Wandelen. De trend van 2020. Je moet iets om uit de sleur van pandemisch thuiszitten te komen. Ook ik zit hele werkdagen op m’n kont te videovergaderen en moedig mezelf daarom geregeld aan om de frisse lucht in te stappen. Ik ben in beweging, geniet van de prachtige natuur en voel me gelouterd bij thuiskomst. En het kost niets. 

Mijn kinderen houden niet van wandelen of de loutering die het oplevert. Waar ze wél van houden, is enthousiast naar een scherm staren. Om te TikTokken, Minecraften (‘mogen we multiplayen mam?’) of naar tierende jongens op YouTube te kijken.

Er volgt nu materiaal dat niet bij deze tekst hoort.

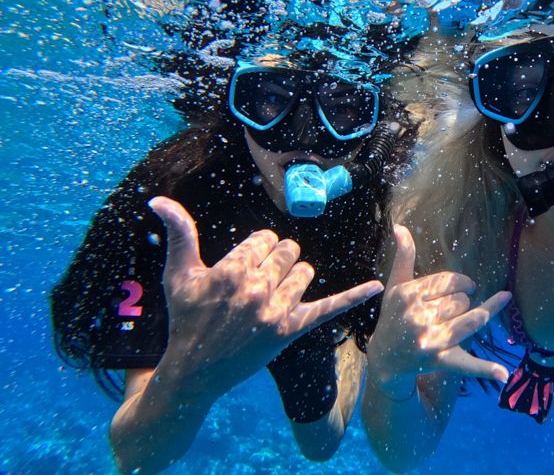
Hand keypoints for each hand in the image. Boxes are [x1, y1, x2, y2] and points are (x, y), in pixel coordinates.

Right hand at [148, 196, 382, 401]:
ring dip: (293, 277)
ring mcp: (276, 311)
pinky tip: (377, 286)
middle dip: (274, 261)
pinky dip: (354, 296)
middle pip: (287, 251)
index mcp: (231, 270)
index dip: (255, 251)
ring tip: (270, 295)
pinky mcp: (291, 330)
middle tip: (256, 282)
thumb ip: (178, 233)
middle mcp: (256, 289)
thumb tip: (158, 199)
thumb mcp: (178, 275)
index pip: (264, 239)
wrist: (194, 371)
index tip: (242, 268)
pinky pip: (329, 308)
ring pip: (304, 272)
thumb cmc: (186, 319)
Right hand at [366, 225, 510, 399]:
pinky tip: (503, 374)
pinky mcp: (441, 360)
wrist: (385, 358)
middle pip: (461, 300)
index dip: (460, 283)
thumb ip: (403, 256)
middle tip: (448, 311)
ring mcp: (431, 340)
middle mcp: (418, 317)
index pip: (450, 281)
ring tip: (474, 314)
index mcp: (409, 295)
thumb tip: (400, 226)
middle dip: (461, 302)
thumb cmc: (394, 317)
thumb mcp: (396, 287)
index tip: (460, 288)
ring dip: (479, 315)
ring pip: (472, 319)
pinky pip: (467, 363)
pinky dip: (486, 369)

Ik begrijp het plezier, maar vind het ook ongezond en mán, wat een lamlendig humeur krijgen ze ervan. We hebben duidelijke afspraken over hun ‘schermtijd’, toch neemt dat niet weg dat ze continu verlangen naar een tablet of telefoon en er bij voorkeur uren achter zitten. 

We moeten naar buiten. Even die oogjes andere kost gunnen.

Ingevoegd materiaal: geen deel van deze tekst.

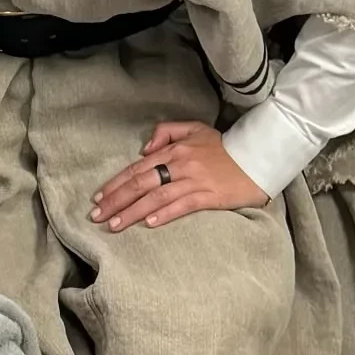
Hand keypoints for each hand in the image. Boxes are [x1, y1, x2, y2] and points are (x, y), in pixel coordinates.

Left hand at [90, 121, 268, 231]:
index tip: (98, 198)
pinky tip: (148, 222)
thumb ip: (166, 132)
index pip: (137, 168)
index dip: (116, 183)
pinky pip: (182, 205)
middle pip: (141, 183)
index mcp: (174, 150)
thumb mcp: (194, 129)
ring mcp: (195, 180)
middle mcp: (181, 164)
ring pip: (157, 197)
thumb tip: (143, 149)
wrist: (257, 157)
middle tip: (96, 216)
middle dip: (116, 200)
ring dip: (132, 212)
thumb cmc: (223, 147)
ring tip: (114, 225)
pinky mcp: (210, 196)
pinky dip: (164, 214)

Op een zonnige herfstochtend komt het moment dat ik ze extra aandacht besluit te geven, en ze opdraag hun tablet weg te leggen. We moeten naar buiten. Even die oogjes andere kost gunnen.
‘Jongens!’ roep ik, ‘het is prachtig herfstweer – we gaan een lekker stukkie wandelen!’ De schrik in hun ogen kan bijna niet groter. Ik heb zojuist een heel vies woord uitgesproken. Wan-de-len. Nu? Ieuw. Echt niet. ‘Da’s sáái’ zeggen ze in koor. Ik zucht. Zo krijg ik ze niet mee. 

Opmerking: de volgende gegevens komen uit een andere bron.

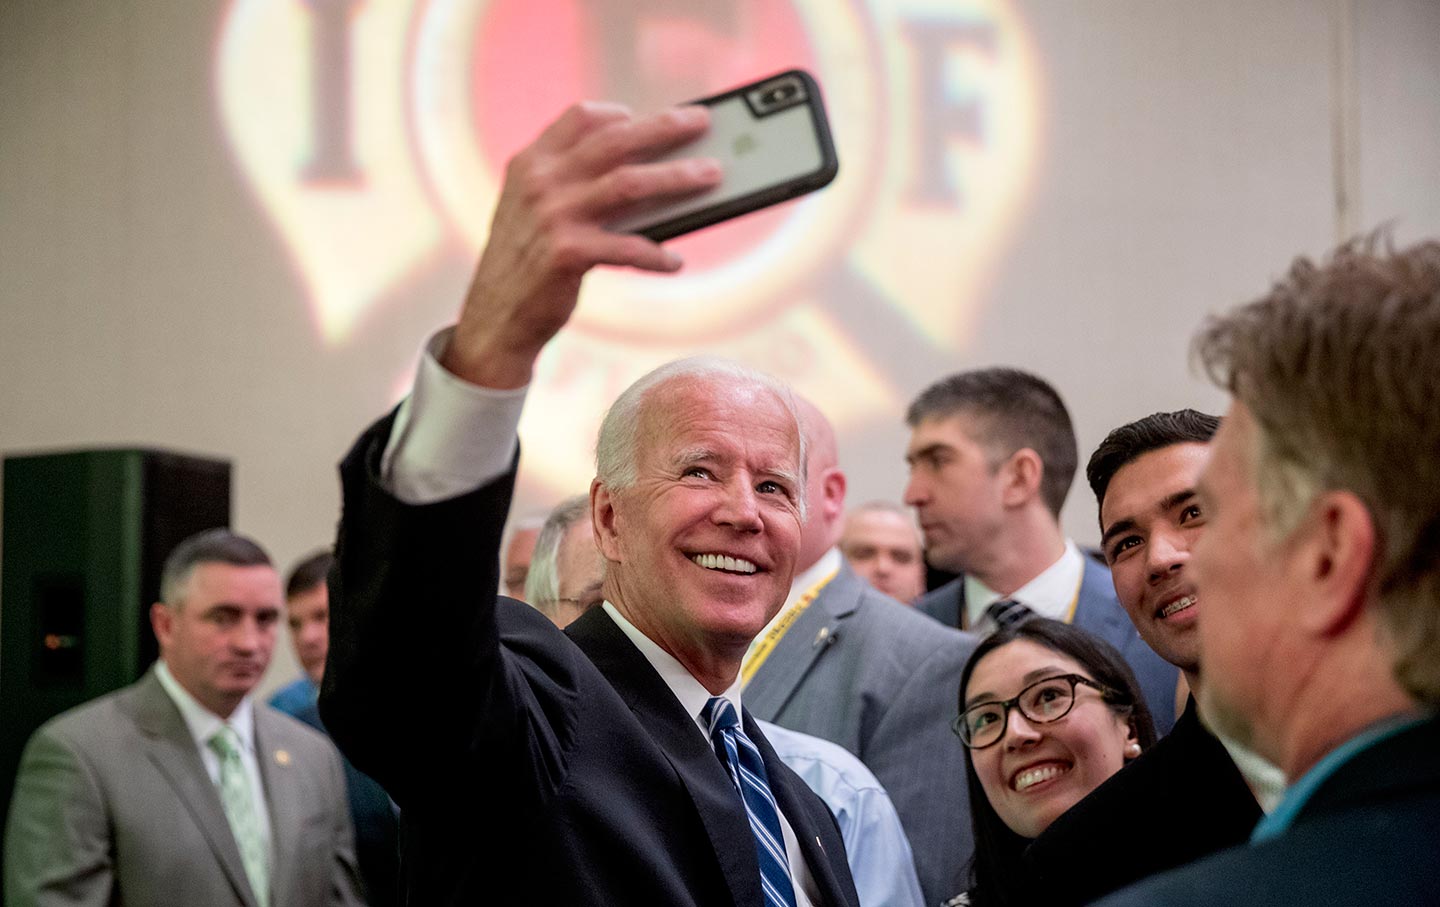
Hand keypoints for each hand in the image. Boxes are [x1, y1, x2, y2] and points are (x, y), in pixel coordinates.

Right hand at [443, 102, 720, 388]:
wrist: (494, 319)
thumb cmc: (526, 265)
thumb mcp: (534, 212)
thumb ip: (572, 186)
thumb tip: (647, 175)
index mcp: (531, 164)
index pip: (580, 118)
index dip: (618, 114)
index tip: (645, 117)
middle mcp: (540, 182)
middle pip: (615, 140)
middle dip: (664, 127)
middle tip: (701, 122)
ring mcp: (553, 216)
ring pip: (630, 183)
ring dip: (677, 177)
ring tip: (711, 176)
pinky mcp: (567, 254)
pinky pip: (627, 247)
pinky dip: (656, 255)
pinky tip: (675, 263)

‘Weet je wat?’ zeg ik, ‘we installeren Pokémon Go op mijn telefoon – we gaan Pokémon vangen!’ Dat lijkt hen al tijden geweldig om te doen. Stante pede word ik moeder van de maand. Ook al haak ik tien jaar later nog eens een keertje aan op de trend, ze vinden het een briljant idee. 

Ik heb er zin in – maar mijn idee van fiks doorwandelen en het gebruik van Pokémon Go blijken in schril contrast met elkaar. Iedere anderhalve meter poppen minstens drie Pokémon op (wist ik veel dat we in zulk dichtbevolkt gebied wonen), waardoor het kind met de telefoon in bezit acuut stilstaat, we als ganzen tegen elkaar opbotsen en minstens een minuut stilstaan om dat ding te vangen, turend op het beeldscherm. Om daarna verheugd te roepen: ‘Yes, we hebben een Dunsparce, een Rattata, een Charmander! Wauw, 600 punten erbij!’  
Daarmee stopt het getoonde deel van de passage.